Ach, das tut gut Ralf.
Ich bin mit dir da sehr einer Meinung. Es ist ein riesiges Problem, sich gegenseitig so wahrzunehmen, dass der andere sich darin wiedererkennt.
Ursachen gibt es viele und nicht immer nur sprachliche
Wenn wir mal die ganzen 'parteipolitischen' und 'geschichtlichen' Ursachen hinter uns lassen (und das ist schon ein rieser Brocken) dann liegt es meiner Meinung schon an den unterschiedlichen "Gebräuchen" von Worten. Und das liegt wohl an der unterschiedlichen Verwendungsweise und den verschiedenen Inhalten, die wir mit jeweils einem Begriff verknüpfen. Um nur einige zu benennen: Rechtfertigung und Theosis.
An anderer Stelle versuchen grade Orthodoxe sich der 'orthodoxen' Rechtfertigungslehre zu nähern. Das ist sowas von schwierig, dass ich keine Meinung habe, mich daran zu beteligen. Nicht dass dieser Begriff nicht neutestamentarisch wäre oder die Väter ihn nicht verwendet hätten, nein es ist die inhaltliche Begrifflichkeit, die so schwer zu vermitteln ist. Bei uns wirst du den Begriff kaum in einer Dogmatik finden, ebensowenig wie bei euch die Theosis, die in etwa inhaltlich der Rechtfertigung nahe ist.
Wenn wir Rechtfertigung hören, dann kommen all die 'Gerichtssaal'-Theologien auf, die wir lesen wenn wir Augustinus lesen.

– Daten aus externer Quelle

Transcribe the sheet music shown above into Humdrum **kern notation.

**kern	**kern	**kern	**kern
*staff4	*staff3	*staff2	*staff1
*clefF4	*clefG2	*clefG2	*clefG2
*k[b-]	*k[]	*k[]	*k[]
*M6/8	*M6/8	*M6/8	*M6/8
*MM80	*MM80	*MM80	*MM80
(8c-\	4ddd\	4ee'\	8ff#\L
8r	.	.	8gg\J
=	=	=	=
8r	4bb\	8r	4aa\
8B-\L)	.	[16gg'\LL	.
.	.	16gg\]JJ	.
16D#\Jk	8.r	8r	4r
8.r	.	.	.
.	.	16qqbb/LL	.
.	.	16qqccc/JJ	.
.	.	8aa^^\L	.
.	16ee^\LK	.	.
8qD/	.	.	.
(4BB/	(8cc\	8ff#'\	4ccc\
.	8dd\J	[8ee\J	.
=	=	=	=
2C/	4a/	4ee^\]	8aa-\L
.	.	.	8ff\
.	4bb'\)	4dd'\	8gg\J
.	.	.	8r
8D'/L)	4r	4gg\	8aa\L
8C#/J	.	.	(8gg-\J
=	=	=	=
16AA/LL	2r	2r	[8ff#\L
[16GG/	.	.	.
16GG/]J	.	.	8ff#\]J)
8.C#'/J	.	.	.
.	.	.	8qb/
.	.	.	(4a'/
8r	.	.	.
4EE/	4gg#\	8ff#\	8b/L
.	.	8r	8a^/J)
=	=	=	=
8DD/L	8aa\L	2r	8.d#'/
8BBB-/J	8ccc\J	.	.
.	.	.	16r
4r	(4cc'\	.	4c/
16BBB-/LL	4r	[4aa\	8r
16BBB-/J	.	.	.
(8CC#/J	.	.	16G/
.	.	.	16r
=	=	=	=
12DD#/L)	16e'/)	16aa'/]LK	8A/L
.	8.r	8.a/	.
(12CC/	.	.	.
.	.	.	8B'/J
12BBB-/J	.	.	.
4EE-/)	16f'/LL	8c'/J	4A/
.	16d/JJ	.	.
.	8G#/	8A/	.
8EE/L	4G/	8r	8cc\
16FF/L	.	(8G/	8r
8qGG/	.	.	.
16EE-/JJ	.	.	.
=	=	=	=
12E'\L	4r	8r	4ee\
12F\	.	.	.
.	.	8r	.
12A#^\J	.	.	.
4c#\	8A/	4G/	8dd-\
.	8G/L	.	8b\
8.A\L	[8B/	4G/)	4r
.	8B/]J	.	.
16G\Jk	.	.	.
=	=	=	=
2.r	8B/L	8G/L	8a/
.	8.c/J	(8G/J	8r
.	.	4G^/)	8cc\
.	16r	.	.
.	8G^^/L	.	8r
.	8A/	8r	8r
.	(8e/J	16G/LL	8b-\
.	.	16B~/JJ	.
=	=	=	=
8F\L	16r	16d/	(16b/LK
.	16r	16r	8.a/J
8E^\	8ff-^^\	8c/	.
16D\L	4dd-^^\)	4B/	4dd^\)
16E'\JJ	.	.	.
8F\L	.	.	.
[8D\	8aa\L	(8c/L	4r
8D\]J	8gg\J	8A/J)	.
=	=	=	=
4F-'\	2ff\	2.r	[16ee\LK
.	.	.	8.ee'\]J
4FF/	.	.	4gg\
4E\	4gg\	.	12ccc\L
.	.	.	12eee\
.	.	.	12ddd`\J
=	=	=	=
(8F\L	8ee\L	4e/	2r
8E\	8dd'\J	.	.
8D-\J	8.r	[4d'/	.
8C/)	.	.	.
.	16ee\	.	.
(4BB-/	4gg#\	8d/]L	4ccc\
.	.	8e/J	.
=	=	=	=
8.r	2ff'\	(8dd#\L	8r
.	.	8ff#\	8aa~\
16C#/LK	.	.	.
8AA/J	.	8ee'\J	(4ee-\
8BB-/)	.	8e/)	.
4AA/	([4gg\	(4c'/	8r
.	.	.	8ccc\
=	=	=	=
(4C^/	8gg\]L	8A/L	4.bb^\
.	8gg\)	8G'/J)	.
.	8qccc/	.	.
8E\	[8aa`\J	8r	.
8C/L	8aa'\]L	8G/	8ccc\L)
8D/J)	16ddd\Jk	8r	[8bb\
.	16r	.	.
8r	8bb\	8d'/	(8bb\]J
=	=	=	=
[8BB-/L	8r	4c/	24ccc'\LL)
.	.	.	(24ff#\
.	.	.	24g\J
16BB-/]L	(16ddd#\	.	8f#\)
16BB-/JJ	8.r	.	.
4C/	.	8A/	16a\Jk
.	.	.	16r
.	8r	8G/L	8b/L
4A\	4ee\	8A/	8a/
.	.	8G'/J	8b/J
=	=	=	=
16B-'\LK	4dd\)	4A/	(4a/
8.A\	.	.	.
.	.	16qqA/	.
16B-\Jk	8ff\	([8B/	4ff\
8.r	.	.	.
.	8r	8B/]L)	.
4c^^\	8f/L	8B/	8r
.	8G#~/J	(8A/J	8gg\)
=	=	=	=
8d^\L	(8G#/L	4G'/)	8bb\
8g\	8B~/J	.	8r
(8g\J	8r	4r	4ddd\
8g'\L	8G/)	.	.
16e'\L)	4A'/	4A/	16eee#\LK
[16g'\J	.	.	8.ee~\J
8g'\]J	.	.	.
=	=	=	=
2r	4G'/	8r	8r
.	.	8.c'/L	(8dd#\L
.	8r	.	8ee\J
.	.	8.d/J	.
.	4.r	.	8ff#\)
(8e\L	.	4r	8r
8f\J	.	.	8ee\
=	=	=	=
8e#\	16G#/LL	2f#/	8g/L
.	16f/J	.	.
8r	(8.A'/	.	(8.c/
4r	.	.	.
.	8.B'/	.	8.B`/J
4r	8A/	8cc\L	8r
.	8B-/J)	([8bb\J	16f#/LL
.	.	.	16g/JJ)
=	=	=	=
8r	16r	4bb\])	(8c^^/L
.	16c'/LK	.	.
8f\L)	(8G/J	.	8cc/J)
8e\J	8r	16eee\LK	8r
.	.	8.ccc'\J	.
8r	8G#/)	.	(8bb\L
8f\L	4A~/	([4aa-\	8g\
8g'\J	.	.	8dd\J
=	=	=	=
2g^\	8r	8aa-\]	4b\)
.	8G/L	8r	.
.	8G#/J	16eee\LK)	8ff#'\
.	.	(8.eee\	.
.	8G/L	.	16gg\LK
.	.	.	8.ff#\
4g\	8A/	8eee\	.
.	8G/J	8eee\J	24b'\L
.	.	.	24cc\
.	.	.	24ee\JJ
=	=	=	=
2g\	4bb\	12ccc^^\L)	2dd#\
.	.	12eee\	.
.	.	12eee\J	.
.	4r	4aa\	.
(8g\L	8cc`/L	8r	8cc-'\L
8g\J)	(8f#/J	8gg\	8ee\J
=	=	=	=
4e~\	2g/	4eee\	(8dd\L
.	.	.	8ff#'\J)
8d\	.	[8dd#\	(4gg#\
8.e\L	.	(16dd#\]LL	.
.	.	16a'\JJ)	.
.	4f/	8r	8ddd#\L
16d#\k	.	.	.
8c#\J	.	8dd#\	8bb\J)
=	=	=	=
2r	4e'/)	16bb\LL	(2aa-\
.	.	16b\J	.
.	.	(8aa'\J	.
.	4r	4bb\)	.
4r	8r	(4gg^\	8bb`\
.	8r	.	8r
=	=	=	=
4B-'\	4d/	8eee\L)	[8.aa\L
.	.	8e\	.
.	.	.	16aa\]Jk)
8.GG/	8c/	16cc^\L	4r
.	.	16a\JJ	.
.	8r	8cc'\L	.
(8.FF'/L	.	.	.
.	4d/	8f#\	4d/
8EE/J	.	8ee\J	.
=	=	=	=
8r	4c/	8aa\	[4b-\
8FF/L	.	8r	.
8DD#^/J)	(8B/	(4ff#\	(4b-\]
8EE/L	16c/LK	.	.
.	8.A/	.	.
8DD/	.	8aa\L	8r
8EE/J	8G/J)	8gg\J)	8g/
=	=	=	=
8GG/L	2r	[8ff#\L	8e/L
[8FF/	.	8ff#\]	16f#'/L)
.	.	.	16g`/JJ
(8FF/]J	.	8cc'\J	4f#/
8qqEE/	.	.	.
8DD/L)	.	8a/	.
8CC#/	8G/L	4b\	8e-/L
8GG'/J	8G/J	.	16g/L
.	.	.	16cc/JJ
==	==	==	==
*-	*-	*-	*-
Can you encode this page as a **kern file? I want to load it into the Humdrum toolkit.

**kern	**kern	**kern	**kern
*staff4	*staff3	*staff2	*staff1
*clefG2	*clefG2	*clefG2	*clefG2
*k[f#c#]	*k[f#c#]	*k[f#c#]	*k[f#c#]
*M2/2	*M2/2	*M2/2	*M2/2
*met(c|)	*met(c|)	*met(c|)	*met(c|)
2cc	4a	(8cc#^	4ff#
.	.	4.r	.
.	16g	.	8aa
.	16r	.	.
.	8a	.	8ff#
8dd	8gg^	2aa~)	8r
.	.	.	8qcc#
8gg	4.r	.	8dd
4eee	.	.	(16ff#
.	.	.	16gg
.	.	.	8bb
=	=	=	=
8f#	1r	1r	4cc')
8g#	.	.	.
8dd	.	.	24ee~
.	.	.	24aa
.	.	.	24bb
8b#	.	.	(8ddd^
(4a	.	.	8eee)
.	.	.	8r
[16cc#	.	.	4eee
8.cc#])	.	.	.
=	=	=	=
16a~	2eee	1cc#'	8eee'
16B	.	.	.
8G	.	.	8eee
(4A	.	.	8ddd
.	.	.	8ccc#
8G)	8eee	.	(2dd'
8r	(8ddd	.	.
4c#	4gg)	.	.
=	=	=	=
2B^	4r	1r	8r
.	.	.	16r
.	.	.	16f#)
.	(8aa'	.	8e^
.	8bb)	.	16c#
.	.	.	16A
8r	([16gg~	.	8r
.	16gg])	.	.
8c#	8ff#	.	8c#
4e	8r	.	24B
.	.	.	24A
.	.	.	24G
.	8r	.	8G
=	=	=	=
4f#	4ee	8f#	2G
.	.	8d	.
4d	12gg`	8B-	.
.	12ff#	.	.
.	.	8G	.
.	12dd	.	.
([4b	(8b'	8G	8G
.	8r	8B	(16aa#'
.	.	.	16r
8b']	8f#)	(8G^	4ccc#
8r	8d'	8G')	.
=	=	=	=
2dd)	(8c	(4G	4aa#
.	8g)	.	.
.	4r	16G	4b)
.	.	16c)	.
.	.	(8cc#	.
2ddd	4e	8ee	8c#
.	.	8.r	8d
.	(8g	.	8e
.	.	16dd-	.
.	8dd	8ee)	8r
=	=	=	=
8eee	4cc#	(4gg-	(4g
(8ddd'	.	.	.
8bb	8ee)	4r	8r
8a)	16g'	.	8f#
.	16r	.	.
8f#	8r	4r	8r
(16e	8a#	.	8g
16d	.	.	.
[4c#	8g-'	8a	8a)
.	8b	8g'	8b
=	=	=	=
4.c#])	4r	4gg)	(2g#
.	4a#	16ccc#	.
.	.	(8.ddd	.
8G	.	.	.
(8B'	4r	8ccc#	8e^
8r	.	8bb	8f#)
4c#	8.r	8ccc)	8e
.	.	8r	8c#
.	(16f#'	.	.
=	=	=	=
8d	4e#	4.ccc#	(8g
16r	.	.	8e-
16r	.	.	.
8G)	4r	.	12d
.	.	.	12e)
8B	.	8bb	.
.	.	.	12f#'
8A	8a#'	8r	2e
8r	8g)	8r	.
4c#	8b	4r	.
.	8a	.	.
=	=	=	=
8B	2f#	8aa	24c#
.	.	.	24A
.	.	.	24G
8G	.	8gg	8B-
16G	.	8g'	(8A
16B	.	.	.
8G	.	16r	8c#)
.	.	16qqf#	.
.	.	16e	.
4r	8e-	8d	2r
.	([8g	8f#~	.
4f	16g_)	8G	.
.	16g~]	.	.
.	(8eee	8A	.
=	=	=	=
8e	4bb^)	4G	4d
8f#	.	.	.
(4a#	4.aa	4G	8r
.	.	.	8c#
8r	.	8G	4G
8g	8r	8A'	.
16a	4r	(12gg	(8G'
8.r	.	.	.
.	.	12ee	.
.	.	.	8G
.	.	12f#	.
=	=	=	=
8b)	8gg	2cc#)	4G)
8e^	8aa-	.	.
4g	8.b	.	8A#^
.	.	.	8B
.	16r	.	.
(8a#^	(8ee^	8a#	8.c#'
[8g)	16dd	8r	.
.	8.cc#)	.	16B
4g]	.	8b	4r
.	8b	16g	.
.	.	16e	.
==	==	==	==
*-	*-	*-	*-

Und bei euch kommen wohl solche Ängste wie 'Selbsterlösung' auf wenn ihr Theosis hört. Wir finden, eure Theologie hat den 'Geist' verloren wenn wir mit'lesen' wie ihr mit Gott und um Gottes Gnade 'rechtet', ihr hört schwammiges Untheologisches wenn wir von der Gleichwerdung mit Gott reden.
Immerhin, Ralf, jetzt reden darüber Du und ich und andere Normalsterbliche und wir reden aus der Notwendigkeit heraus, einander zu verstehen. Und es finden nicht mehr die Athos gegen KKK oder Augustinus gegen Kappadozier Schaukämpfe statt, die 'gar fein ausdisputieret' wurden.
Aber der Weg zu einem Verstehen wird erst dann kürzer werden, wenn wir viel und lange nicht nur miteinander geredet und diskutiert haben sondern viel mehr gebetet und gefeiert haben und wir die gegenseitigen 'Konstrukte' nicht mehr als Mittel der Selbstbestätigung oder Selbsterhaltung einsetzen müssen.